A Central Bank Digital Currency (CBDC) is an officially sanctioned digital tender issued by a sovereign central bank. Nations worldwide are at varying stages of CBDC development and implementation, with some already operational. While Central Bank Digital Currencies are similar to cryptocurrencies, their value is fixed by the central bank and is equivalent to the country’s fiat currency.
The primary goal of CBDCs is to provide businesses and consumers with greater privacy, transferability, accessibility, financial security, and convenience. CBDCs could decrease the cost of maintaining complicated financial systems, reduce costs associated with cross-border transactions, and provide users with alternative money transfer methods with low-cost options.
There are two types of CBDCs: wholesale CBDCs and retail CBDCs. Financial institutions utilize wholesale CBDCs, akin to holding reserves at a central bank, to manage liquidity and facilitate interbank settlements. These institutions can engage with central bank monetary policy tools, which help regulate lending rates and influence interest rates.

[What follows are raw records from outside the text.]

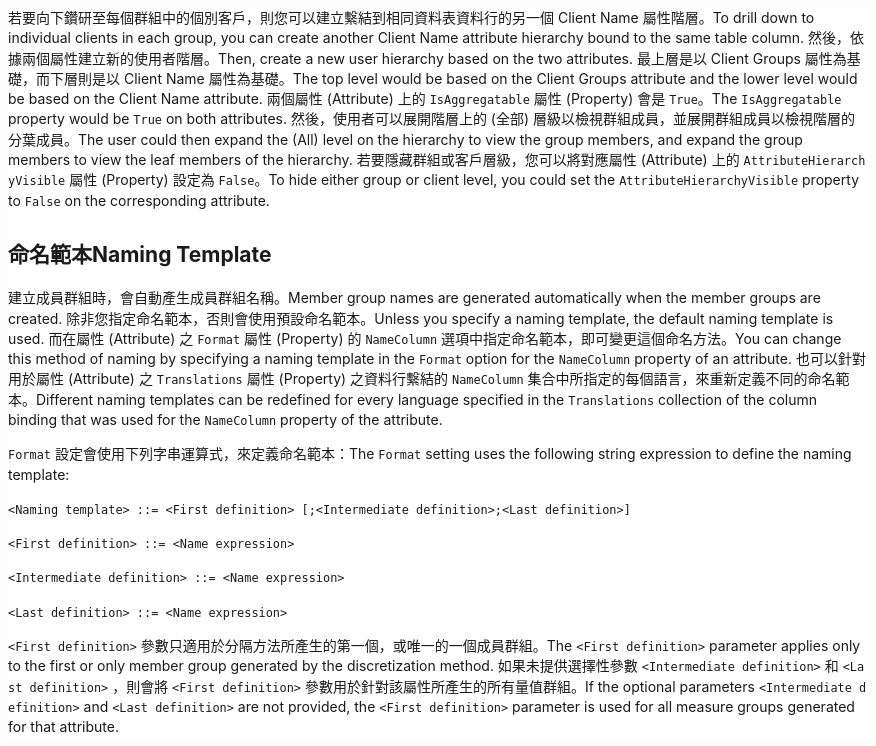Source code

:  <span data-ttu-id="e7de2-124">若要向下鑽研至每個群組中的個別客戶，則您可以建立繫結到相同資料表資料行的另一個 Client Name 屬性階層。</span><span class="sxs-lookup"><span data-stu-id="e7de2-124">To drill down to individual clients in each group, you can create another Client Name attribute hierarchy bound to the same table column.</span></span> <span data-ttu-id="e7de2-125">然後，依據兩個屬性建立新的使用者階層。</span><span class="sxs-lookup"><span data-stu-id="e7de2-125">Then, create a new user hierarchy based on the two attributes.</span></span> <span data-ttu-id="e7de2-126">最上層是以 Client Groups 屬性為基礎，而下層則是以 Client Name 屬性為基礎。</span><span class="sxs-lookup"><span data-stu-id="e7de2-126">The top level would be based on the Client Groups attribute and the lower level would be based on the Client Name attribute.</span></span> <span data-ttu-id="e7de2-127">兩個屬性 (Attribute) 上的 `IsAggregatable` 屬性 (Property) 會是 `True`。</span><span class="sxs-lookup"><span data-stu-id="e7de2-127">The `IsAggregatable` property would be `True` on both attributes.</span></span> <span data-ttu-id="e7de2-128">然後，使用者可以展開階層上的 (全部) 層級以檢視群組成員，並展開群組成員以檢視階層的分葉成員。</span><span class="sxs-lookup"><span data-stu-id="e7de2-128">The user could then expand the (All) level on the hierarchy to view the group members, and expand the group members to view the leaf members of the hierarchy.</span></span> <span data-ttu-id="e7de2-129">若要隱藏群組或客戶層級，您可以將對應屬性 (Attribute) 上的 `AttributeHierarchyVisible` 屬性 (Property) 設定為 `False`。</span><span class="sxs-lookup"><span data-stu-id="e7de2-129">To hide either group or client level, you could set the `AttributeHierarchyVisible` property to `False` on the corresponding attribute.</span></span>  
  
## <a name="naming-template"></a><span data-ttu-id="e7de2-130">命名範本</span><span class="sxs-lookup"><span data-stu-id="e7de2-130">Naming Template</span></span>  
 <span data-ttu-id="e7de2-131">建立成員群組時，會自動產生成員群組名稱。</span><span class="sxs-lookup"><span data-stu-id="e7de2-131">Member group names are generated automatically when the member groups are created.</span></span> <span data-ttu-id="e7de2-132">除非您指定命名範本，否則會使用預設命名範本。</span><span class="sxs-lookup"><span data-stu-id="e7de2-132">Unless you specify a naming template, the default naming template is used.</span></span> <span data-ttu-id="e7de2-133">而在屬性 (Attribute) 之 `Format` 屬性 (Property) 的 `NameColumn` 選項中指定命名範本，即可變更這個命名方法。</span><span class="sxs-lookup"><span data-stu-id="e7de2-133">You can change this method of naming by specifying a naming template in the `Format` option for the `NameColumn` property of an attribute.</span></span> <span data-ttu-id="e7de2-134">也可以針對用於屬性 (Attribute) 之 `Translations` 屬性 (Property) 之資料行繫結的 `NameColumn` 集合中所指定的每個語言，來重新定義不同的命名範本。</span><span class="sxs-lookup"><span data-stu-id="e7de2-134">Different naming templates can be redefined for every language specified in the `Translations` collection of the column binding that was used for the `NameColumn` property of the attribute.</span></span>  
  
 <span data-ttu-id="e7de2-135">`Format` 設定會使用下列字串運算式，來定義命名範本：</span><span class="sxs-lookup"><span data-stu-id="e7de2-135">The `Format` setting uses the following string expression to define the naming template:</span></span>  
  
 `<Naming template> ::= <First definition> [;<Intermediate definition>;<Last definition>]`  
  
 `<First definition> ::= <Name expression>`  
  
 `<Intermediate definition> ::= <Name expression>`  
  
 `<Last definition> ::= <Name expression>`  
  
 <span data-ttu-id="e7de2-136">`<First definition>` 參數只適用於分隔方法所產生的第一個，或唯一的一個成員群組。</span><span class="sxs-lookup"><span data-stu-id="e7de2-136">The `<First definition>` parameter applies only to the first or only member group generated by the discretization method.</span></span> <span data-ttu-id="e7de2-137">如果未提供選擇性參數 `<Intermediate definition>` 和 `<Last definition>` ，則會將 `<First definition>` 參數用於針對該屬性所產生的所有量值群組。</span><span class="sxs-lookup"><span data-stu-id="e7de2-137">If the optional parameters `<Intermediate definition>` and `<Last definition>` are not provided, the `<First definition>` parameter is used for all measure groups generated for that attribute.</span></span>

Retail CBDCs cater to businesses and consumers, offering a stable, government-guaranteed medium of exchange that circumvents intermediary risks, such as those associated with private digital currency issuers' potential insolvency. Retail CBDCs exist in two variants: token-based, which operates similarly to physical cash, and account-based, which requires verifying the identity of the transaction participants.
CBDCs address several issues, such as third-party risk of events like bank runs. They also reduce cross-border transaction costs and remove the cost of implementing a financial structure within a country to bring financial access to the unbanked.